Atualizando em setembro de 2023:
- Bom, minha outra filha teve nenê em julho, correu tudo muito bem e teve toda a assistência necessária e continua tendo, como clínicas de amamentação e todo o acompanhamento ginecológico sem despesas. Nota 10.
- A outra filha, com duas filhas menores de 12 anos, optou por se mudar para a Florida, onde há mais liberdade. Decidiu deixar o Canadá. Não vou entrar em detalhes por motivos óbvios. 
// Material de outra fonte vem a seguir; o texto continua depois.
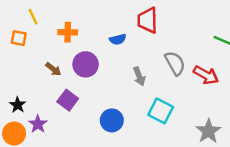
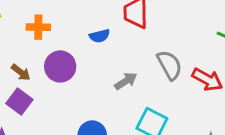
gray arrow: (139, 76) -> (126, 81), turned -102
purple square: (68, 100) -> (19, 101), moved

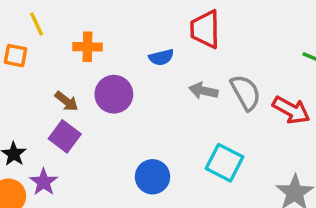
gray arrow: (126, 81) -> (203, 91), moved, turned -135

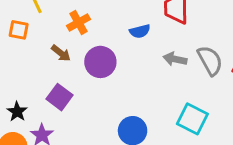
orange cross: (88, 47) -> (78, 23), turned -30
brown arrow: (66, 101) -> (61, 53), moved

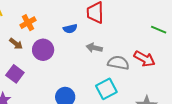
gray semicircle: (210, 61) -> (118, 63), moved, turned -50
cyan square: (192, 119) -> (106, 89), turned 35

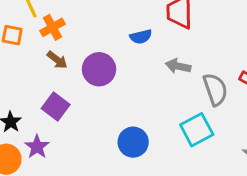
orange cross: (28, 23) -> (53, 27), moved
gray semicircle: (118, 63) -> (215, 89), turned 60

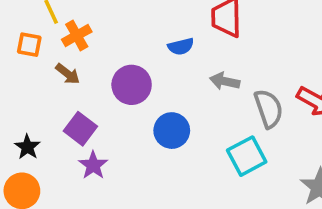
brown arrow: (57, 60) -> (68, 74), moved
blue circle: (133, 142) -> (172, 131), moved
purple star: (37, 147) -> (93, 165), moved

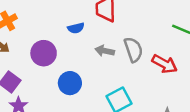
gray semicircle: (269, 109) -> (133, 50), moved

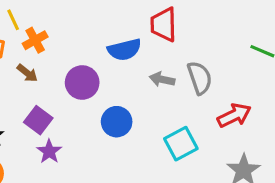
blue semicircle: (76, 28) -> (124, 50), size x1.5
red arrow: (164, 64) -> (234, 115), moved, turned -55

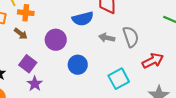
orange cross: (35, 40) -> (26, 13), turned 35

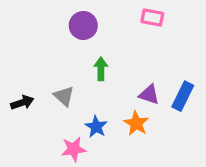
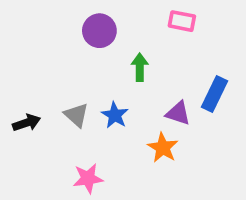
green arrow: (101, 69) -> (140, 67), moved
blue rectangle: (183, 96) -> (215, 94), moved
blue star: (96, 127) -> (115, 115), moved

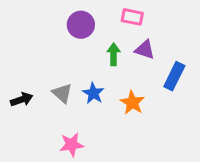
pink rectangle: (182, 21) -> (132, 17), moved
purple triangle: (178, 113) -> (145, 50), moved
orange star: (163, 148) -> (132, 103), moved

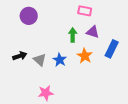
purple circle: (81, 25) -> (29, 16), moved
black arrow: (22, 99) -> (20, 56), moved
orange star: (132, 103) -> (85, 56), moved

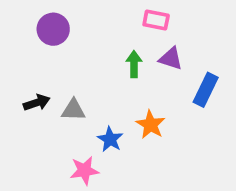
orange star: (85, 56) -> (151, 125), moved
gray triangle: (40, 60) -> (73, 110), turned -40
blue star: (60, 60) -> (110, 139), moved

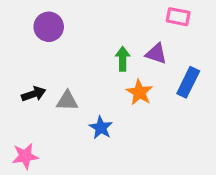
pink rectangle: (156, 20) -> (178, 17), moved
orange star: (151, 125) -> (139, 92), moved
pink star: (84, 171) -> (25, 156), moved

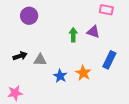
blue rectangle: (188, 82) -> (109, 60), moved
orange star: (139, 92) -> (83, 73), moved

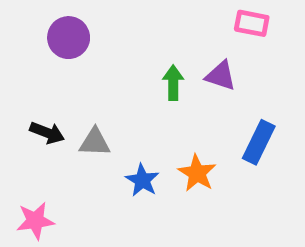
black arrow: (20, 56) -> (47, 133), turned 40

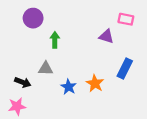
pink rectangle: (252, 23) -> (126, 19), moved
green arrow: (173, 83) -> (55, 40), moved
black arrow: (47, 133) -> (23, 82), moved

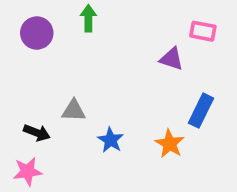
purple circle: (33, 18) -> (37, 33), moved
green arrow: (55, 40) -> (88, 18), moved
orange star: (95, 83) -> (170, 144), moved

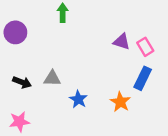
pink rectangle: (203, 31) -> (145, 47), moved, turned 48
purple circle: (37, 33) -> (15, 32), moved
black arrow: (37, 133) -> (22, 82), moved

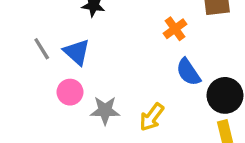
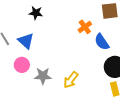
blue semicircle: (188, 72) -> (102, 42), moved

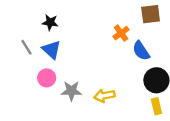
black star: (36, 13) -> (50, 22), moved
yellow arrow: (71, 80) -> (104, 96), turned 42

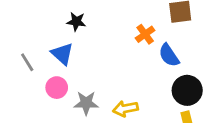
black star: (50, 22) -> (76, 22), moved
gray line: (27, 47) -> (27, 62), moved

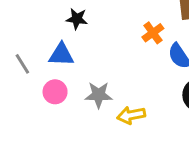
blue triangle: (62, 54) -> (61, 55), turned -40
gray star: (86, 103) -> (99, 95), moved

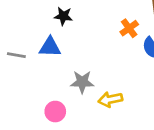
gray line: (22, 64) -> (16, 55), turned -48
pink circle: (55, 92) -> (55, 112), moved

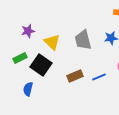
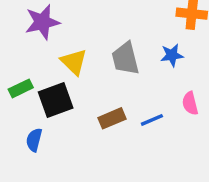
purple star: (28, 31) -> (42, 22), moved, size x1.5
black square: (41, 65) -> (56, 100), turned 35

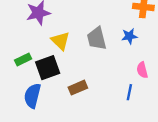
brown rectangle: (112, 118) -> (78, 88), moved
blue line: (152, 120) -> (129, 92), moved, turned -56
blue semicircle: (34, 140) -> (32, 96), size x1.5

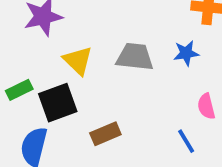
gray trapezoid: (97, 38) -> (135, 57), turned 110
blue line: (129, 92) -> (186, 141), turned -42

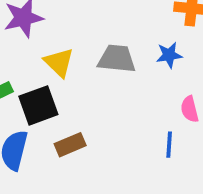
brown rectangle: (105, 134) -> (70, 145), moved
blue line: (186, 141) -> (169, 145), turned 35

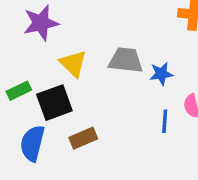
blue star: (169, 55) -> (161, 74), moved
blue line: (169, 145) -> (165, 121), moved

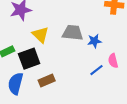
blue line: (165, 121) -> (96, 70), turned 48

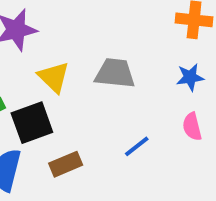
blue star: (94, 41) -> (190, 77), moved
blue line: (96, 70) -> (137, 146), moved

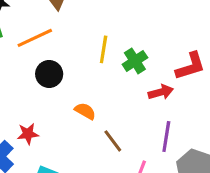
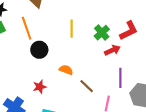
orange line: (35, 38) -> (27, 28), turned -75
green cross: (135, 61) -> (102, 33), moved
red star: (28, 134) -> (40, 87), moved

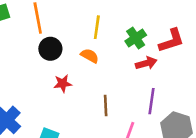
orange semicircle: (66, 70) -> (90, 56), moved
brown line: (87, 86) -> (106, 106), turned 35
red star: (40, 87) -> (63, 83), moved

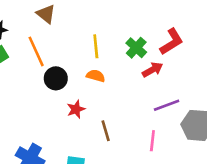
purple line: (151, 101) -> (167, 105), turned 75
brown line: (106, 106) -> (106, 131), moved

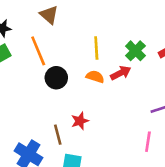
red arrow: (152, 70) -> (121, 73), moved
red star: (76, 109) -> (80, 121), moved
brown line: (106, 131) -> (58, 135), moved

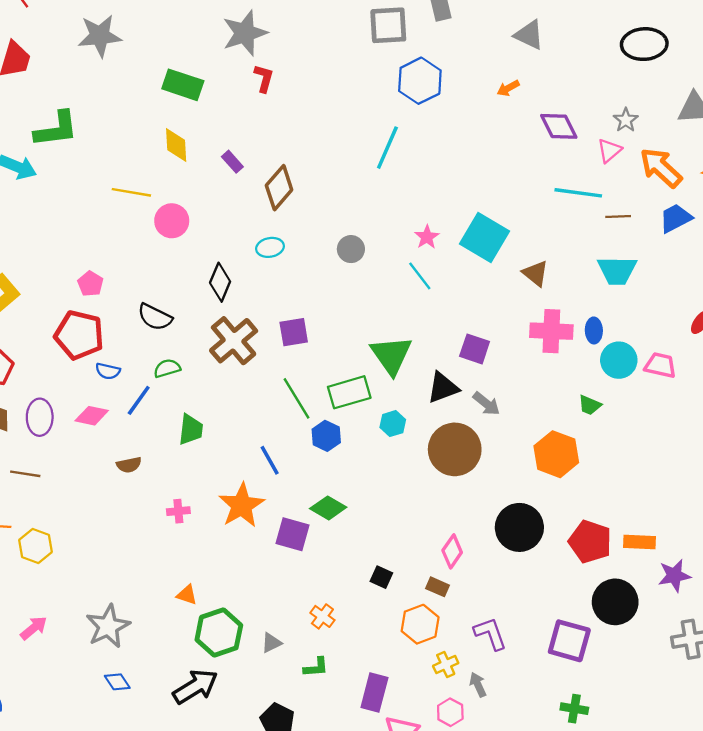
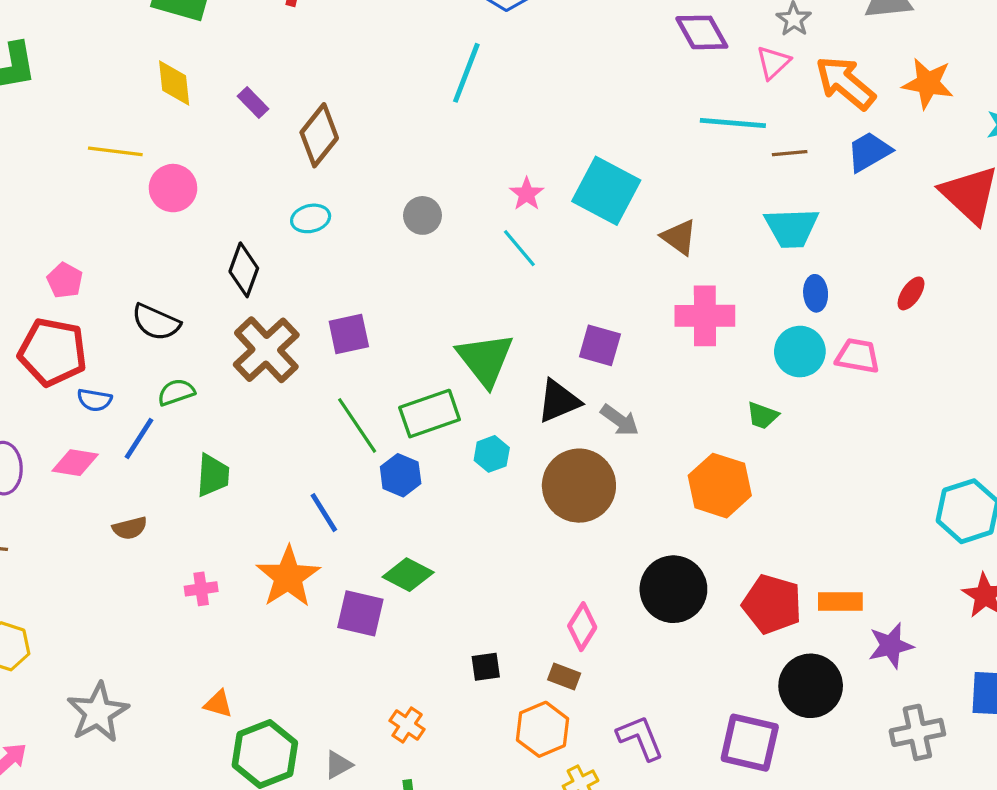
blue ellipse: (594, 330) -> (816, 293), moved
black square: (381, 577) -> (486, 667), turned -30
gray star: (108, 626) -> (98, 712), moved

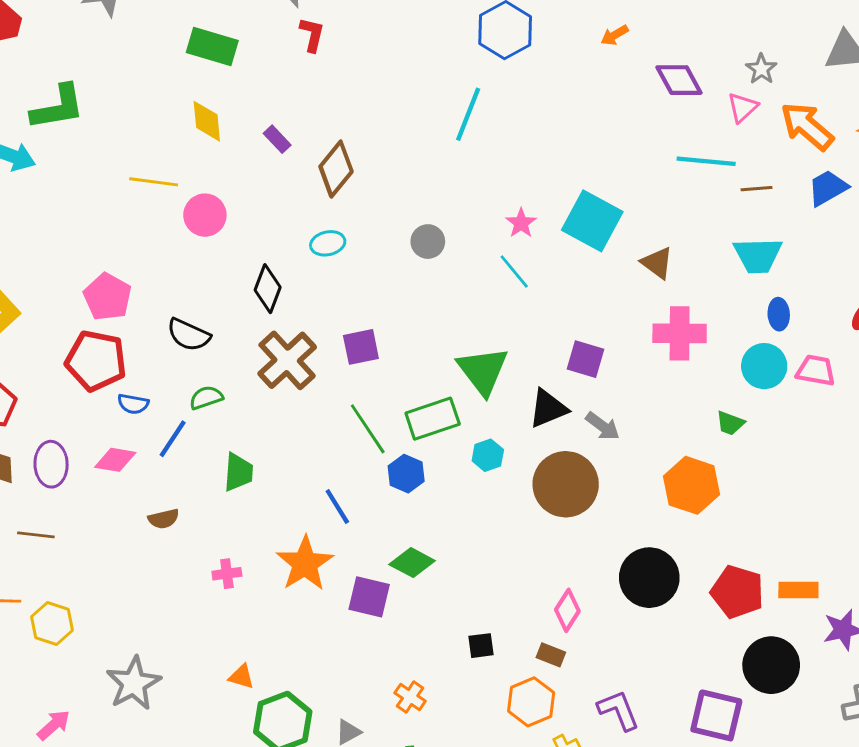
pink pentagon: (65, 280) -> (107, 297), size x1.5

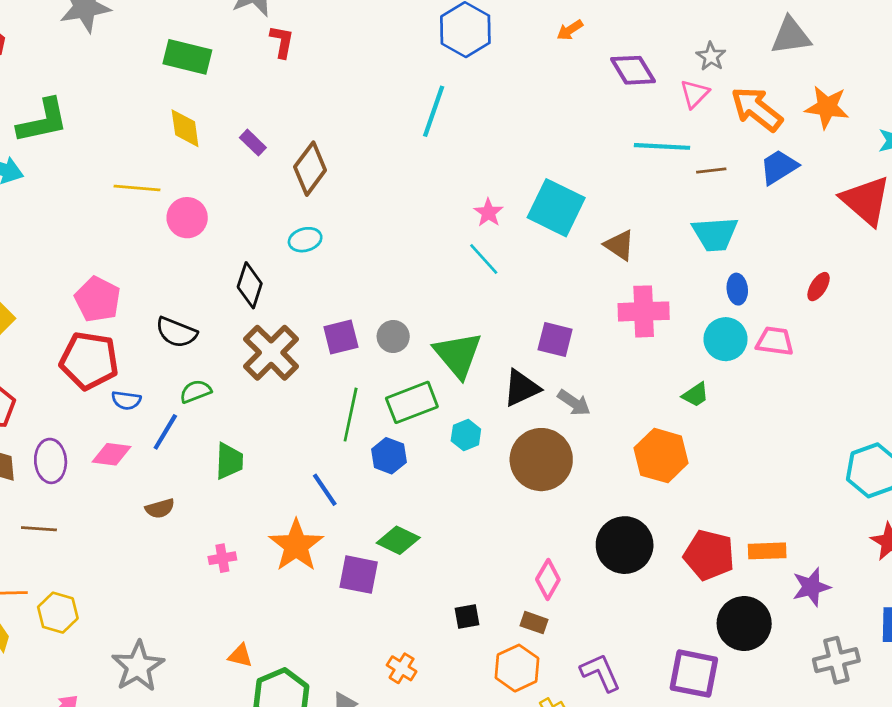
gray circle: (428, 242) -> (393, 337), moved
green trapezoid: (730, 423) -> (696, 395), turned -52
green line: (368, 429) -> (351, 415), turned 48

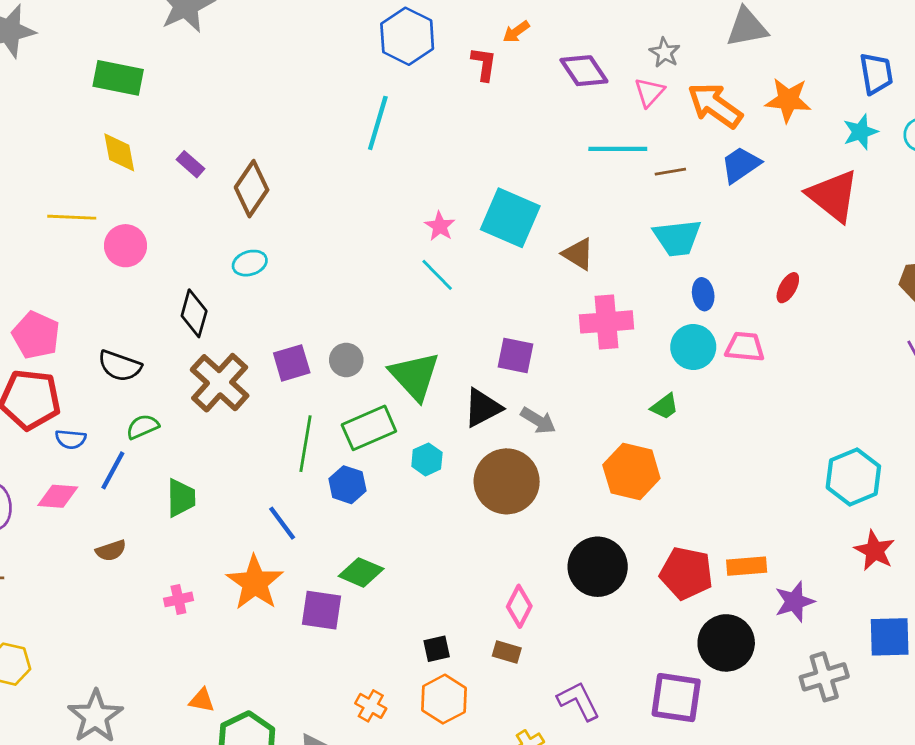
red L-shape: (282, 42) -> (484, 64), moved
orange hexagon: (517, 668) -> (444, 699), moved

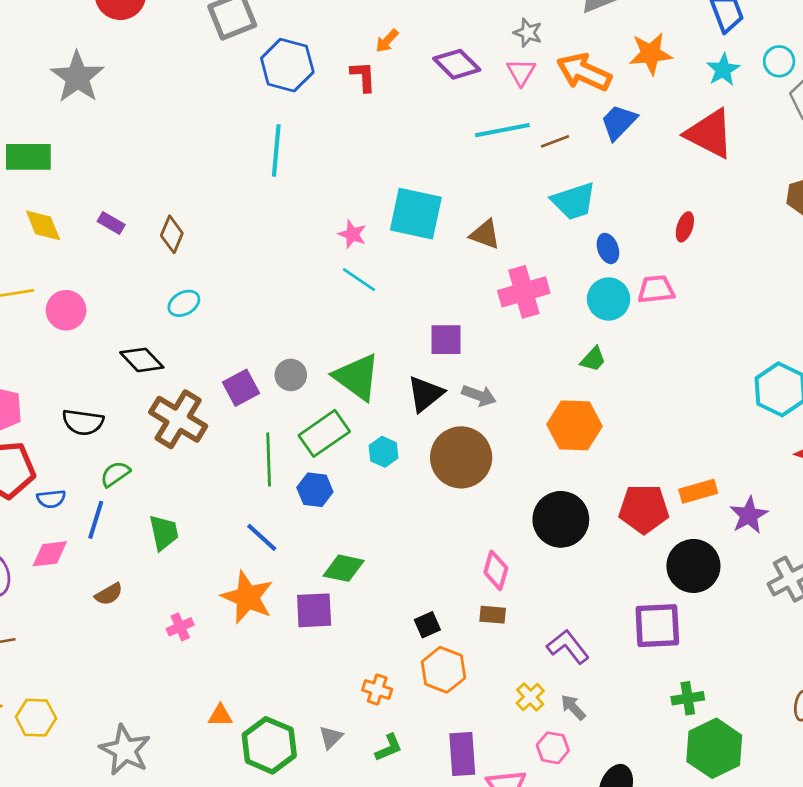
brown diamond: (252, 189) -> (172, 234), size x0.7
black diamond: (194, 313) -> (142, 360), turned -48

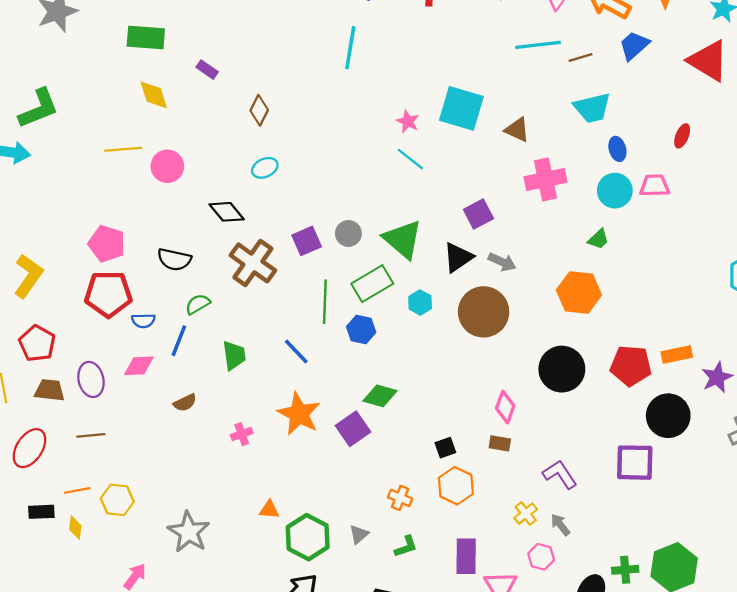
purple rectangle: (111, 223) -> (207, 70), moved
purple square: (446, 340) -> (478, 214), turned -32
blue line: (262, 537) -> (296, 352), moved
purple square: (314, 610) -> (353, 429), turned -36
green cross: (688, 698) -> (625, 570), moved

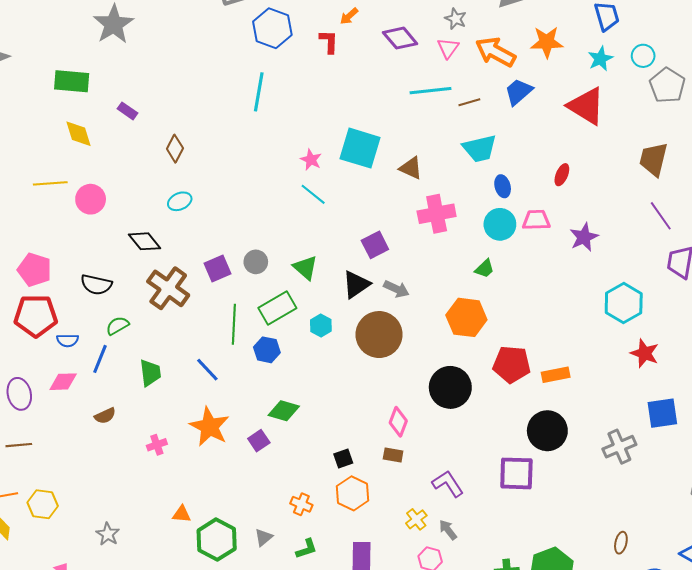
green triangle: (403, 239) -> (305, 268), size x0.7
red pentagon: (631, 366) -> (512, 364), moved
purple star: (717, 377) -> (584, 237), moved
purple square: (353, 429) -> (259, 441), size x0.7
gray star: (189, 532) -> (108, 534), size x0.6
- A questão da legalização do uso de canabis, que anteriormente aceitei como uma possível solução para a diminuição da marginalidade, se mostrou um verdadeiro desastre. Com exceção do uso médico comprovado e necessário em vários casos e um alívio para muitas famílias, a história da liberação para lazer obviamente não deu certo. Cidades como Montreal e Toronto já mostram um grande numero de usuários sem teto e a coisa fugiu do controle. Só não vê quem não quer.

Comentários

Márcia Martini disse…
Seus textos são adoráveis Vi! Nos dá uma visão muito boa da vida no Canadá! Parabéns!!!!Adoro seu blog! Bjs!